BTW, these types of items may be tracked within a higher level Kanban and not necessarily a team based one…

Portfolio Items

Definitely moving a level or two upward, if I have portfolio items that need to follow an identical process, but may have varying entry/exit criteria or varying typical timelines may also be worth tracking as separate classes of service though each may be more or less equally important to the business (i.e. close to the same prioritization in the backlog).  Here’s some examples: reogranizing a particular function, redesigning a business process, implementing a new application (at the highest level).  Each may follow a similar process of: Backlog -> Analyze -> Implement -> Measure Performance -> Done.  The definition of done and timelines may be quite different on each of these items.  Wouldn’t it be nice the next reorganization being proposed I understood how long my last set took in terms of average lead time and its variability so I can predictably give an answer to the board?  I don’t want to skew my data with that for my last network upgrade.

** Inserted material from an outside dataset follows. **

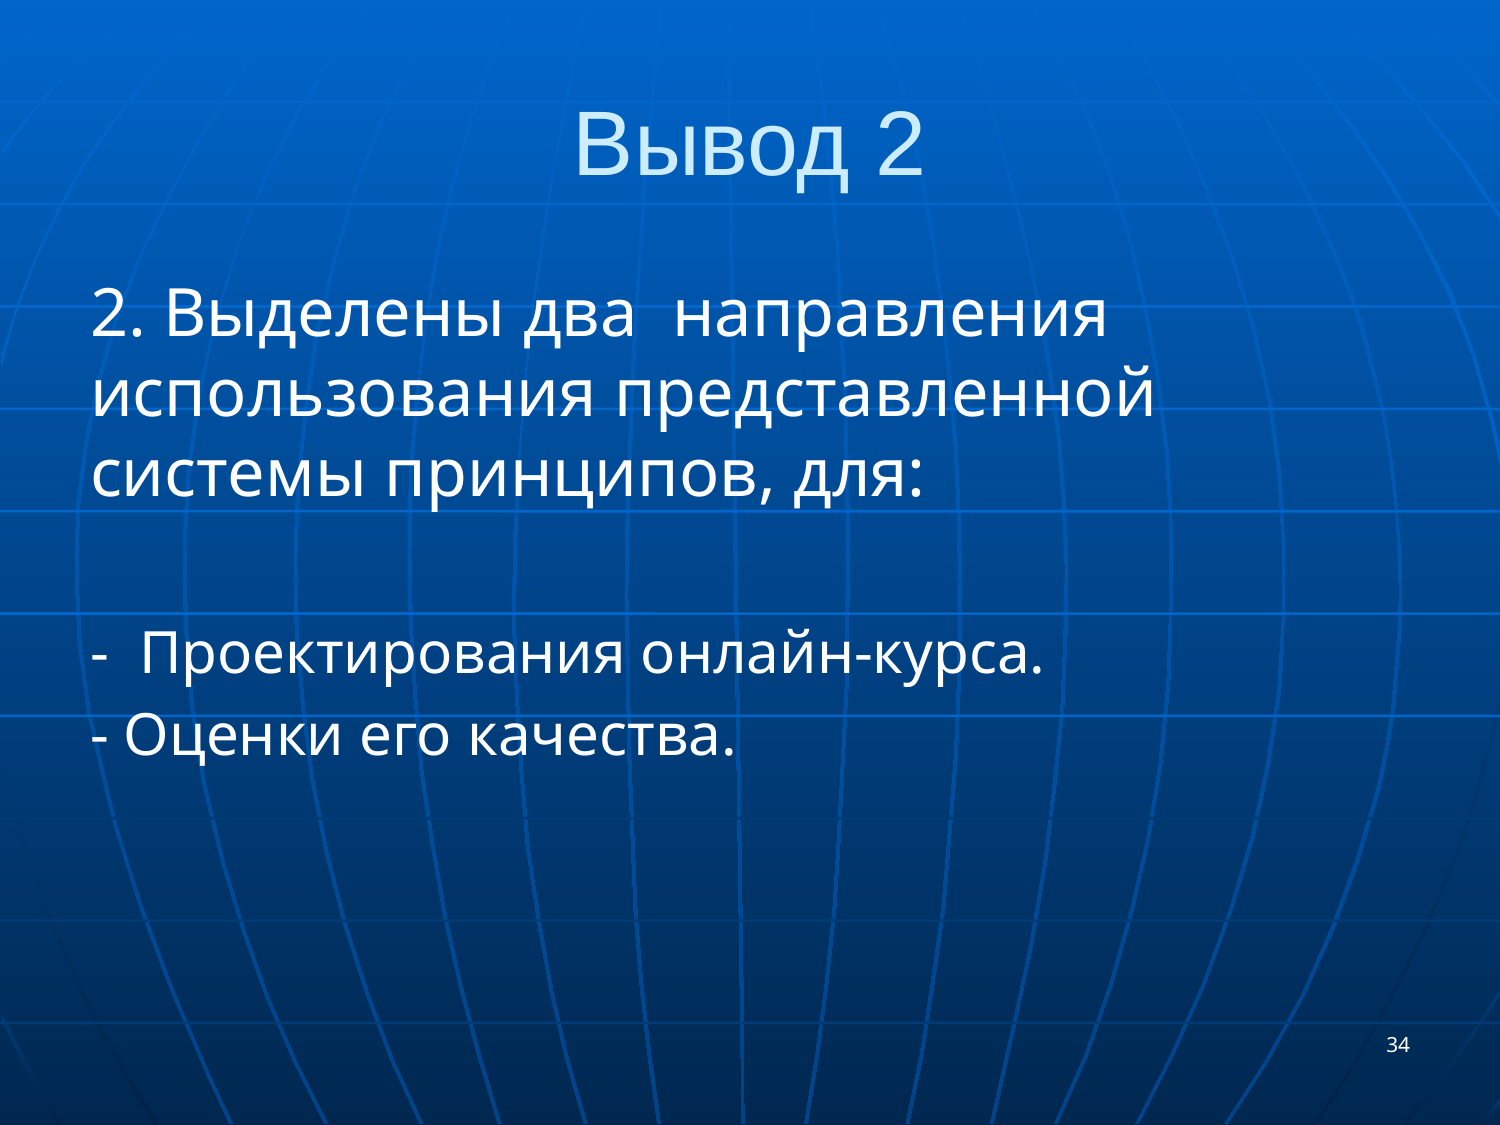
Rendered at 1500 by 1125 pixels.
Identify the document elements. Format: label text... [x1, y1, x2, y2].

list 2. Выделены два направления использования представленной системы принципов, для: - Проектирования онлайн-курса. - Оценки его качества. [74, 262, 1426, 1006]
title Вывод 2 [74, 45, 1426, 233]
slide_number 34 [1074, 1023, 1426, 1100]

One could argue that we could (or should) use separate Kanban boards for these, but I think this is less than useful. I can think of two reasons to have these on the same board.

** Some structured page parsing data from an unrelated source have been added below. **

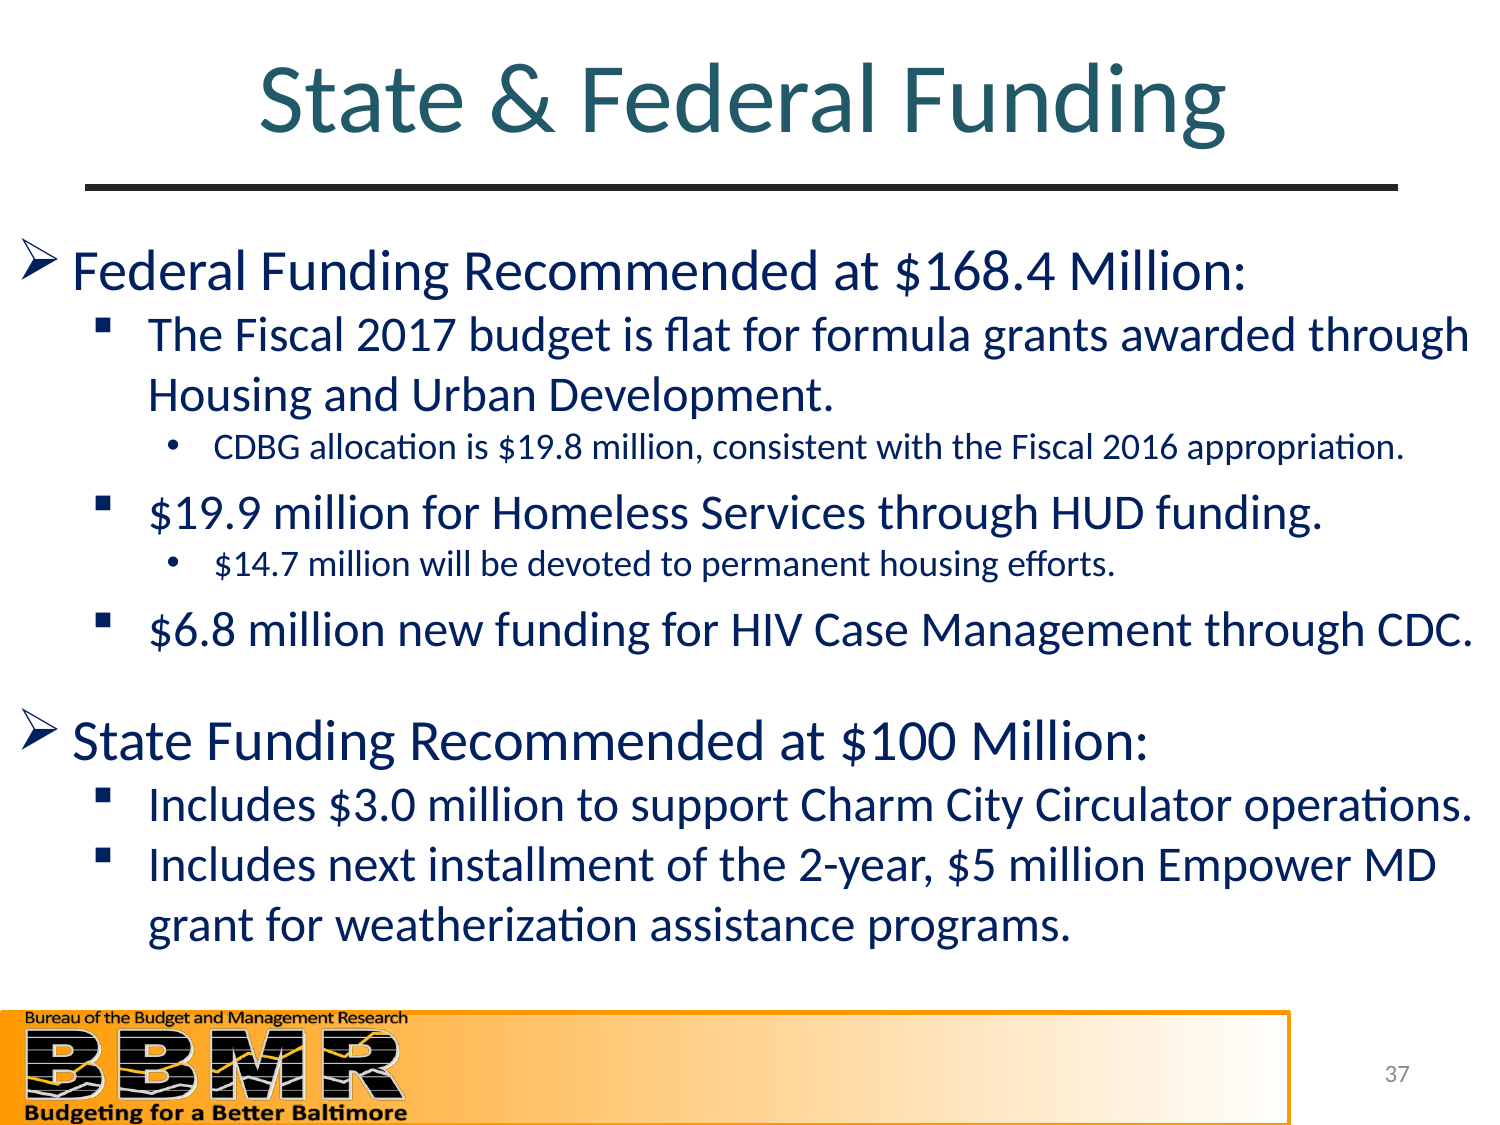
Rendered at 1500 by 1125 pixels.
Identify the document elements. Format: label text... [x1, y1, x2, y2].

text_box State & Federal Funding [156, 24, 1332, 160]
text_box Federal Funding Recommended at $168.4 Million: The Fiscal 2017 budget is flat for formula grants awarded through Housing and Urban Development. CDBG allocation is $19.8 million, consistent with the Fiscal 2016 appropriation. $19.9 million for Homeless Services through HUD funding. $14.7 million will be devoted to permanent housing efforts. $6.8 million new funding for HIV Case Management through CDC. State Funding Recommended at $100 Million: Includes $3.0 million to support Charm City Circulator operations. Includes next installment of the 2-year, $5 million Empower MD grant for weatherization assistance programs. [1, 224, 1500, 960]
text_box [428, 1010, 1291, 1125]
slide_number 37 [1291, 1042, 1425, 1103]
picture [0, 1007, 426, 1124]
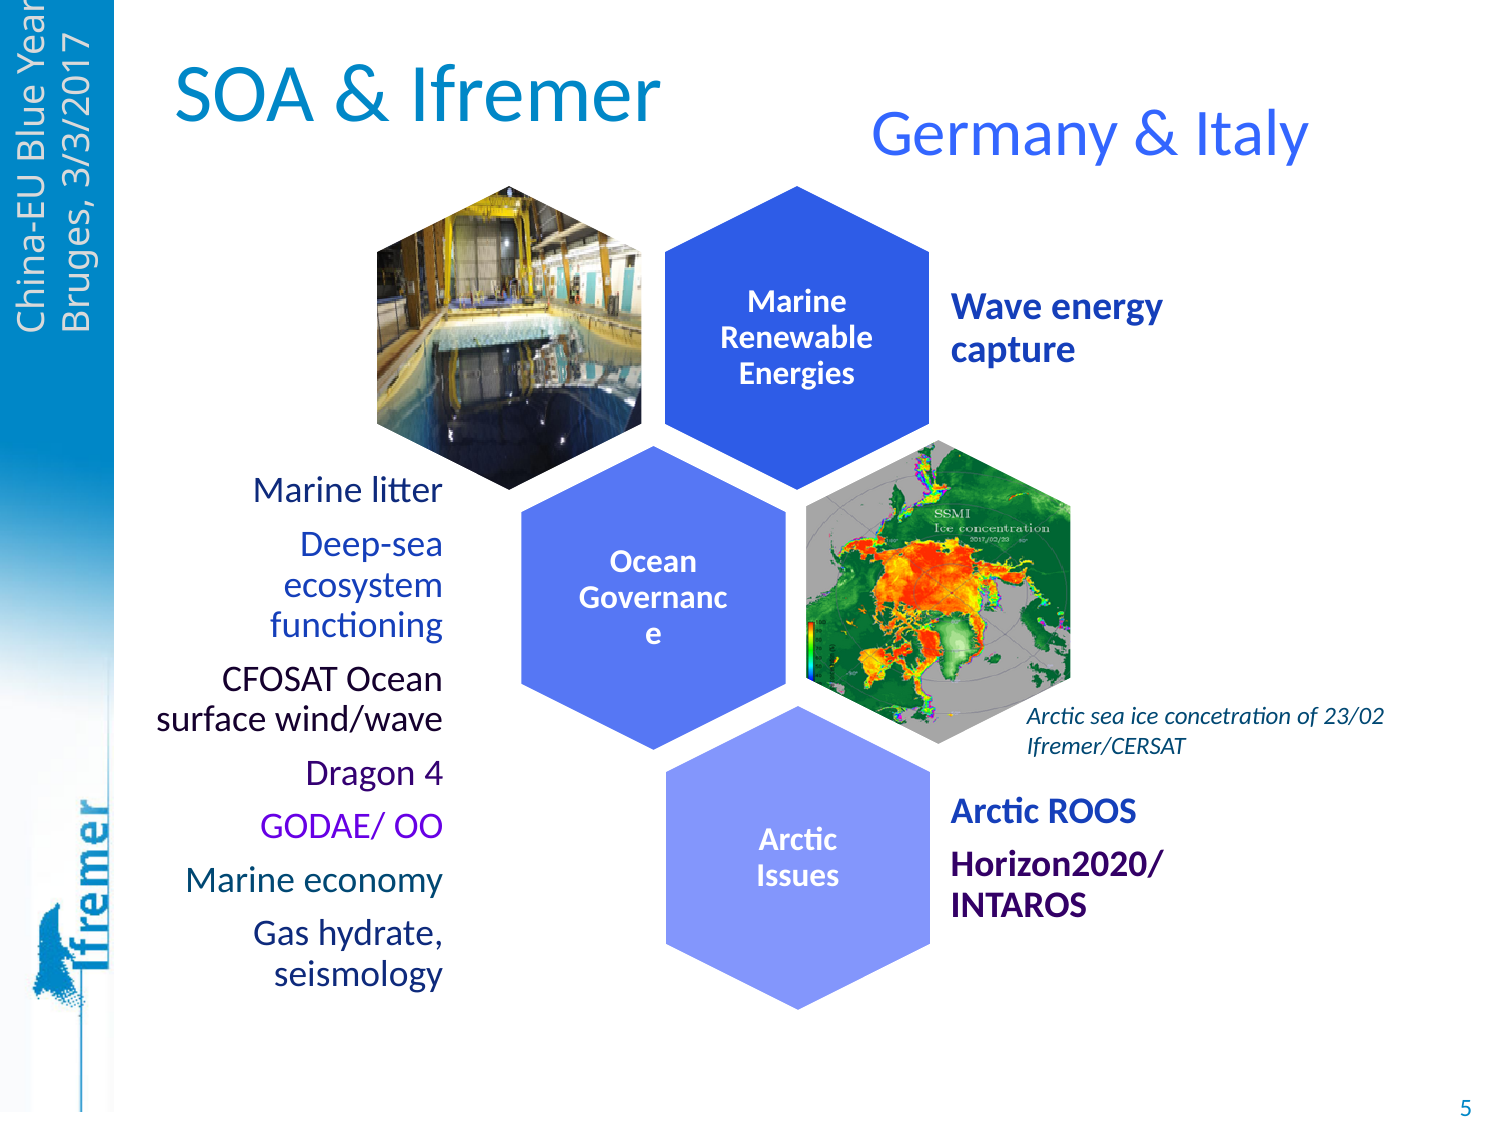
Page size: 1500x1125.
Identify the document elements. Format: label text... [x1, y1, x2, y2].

slide_number 5 [1175, 1087, 1488, 1125]
text_box Germany & Italy [856, 81, 1401, 177]
title SOA & Ifremer [159, 19, 1426, 157]
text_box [123, 184, 1336, 1012]
picture [0, 466, 114, 1112]
text_box Arctic sea ice concetration of 23/02 Ifremer/CERSAT [1336, 692, 1426, 767]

  1. I want to understand how my organizational WIP of change affects cycle-time overall.  This would be very difficult to do if these were spread across multiple boards. (This is not to say that each effort may not have its own more detailed board.)
  2. Also if I want to also think through alternatives approaches and compare cycle-times as a magnitude of cost (since often time is money) and benefit (time to market), having these on the same board makes this much easier.  By tracking this information, I can use this information as input to my decision-making on which approach I may use.  For example, if I can use it as input to analyze whether I redesign my current business process or automate the existing process.  Knowing the cycle-time can become part of the analysis both in terms of cost and benefit

A Quick Analysis View

So how do we determine these different classes of service? Well I have already hinted at the dimensions that we will use.  We’re going to basically categorize the work item types by time it takes to get them done (just a gut feel of time) and differences in the scope of definition of done, looking for vastly large differences.  You can place these on a grid such as the one below.

Classes of Service Matrix

So even items with a similar definition of done may have vastly different timelines, knowing this keeps us from skewing the data when we want like items.  Additionally, not lumping things that have vastly different definitions of done (column(s) exit criteria) yet follow an identical process at the level we are looking at it can also be very helpful.  The bottlenecks that may occur can be different; this also makes a useful distinction.  Lastly, I can now view all of these dissimilar items on the same board and yet have a means of distinguishing them and their corresponding metrics.

When one is stuck on identifying classes of service, or the classes of service between the items appears meaningless, give this a shot and see if it helps.  I’d be interested in other viewpoints.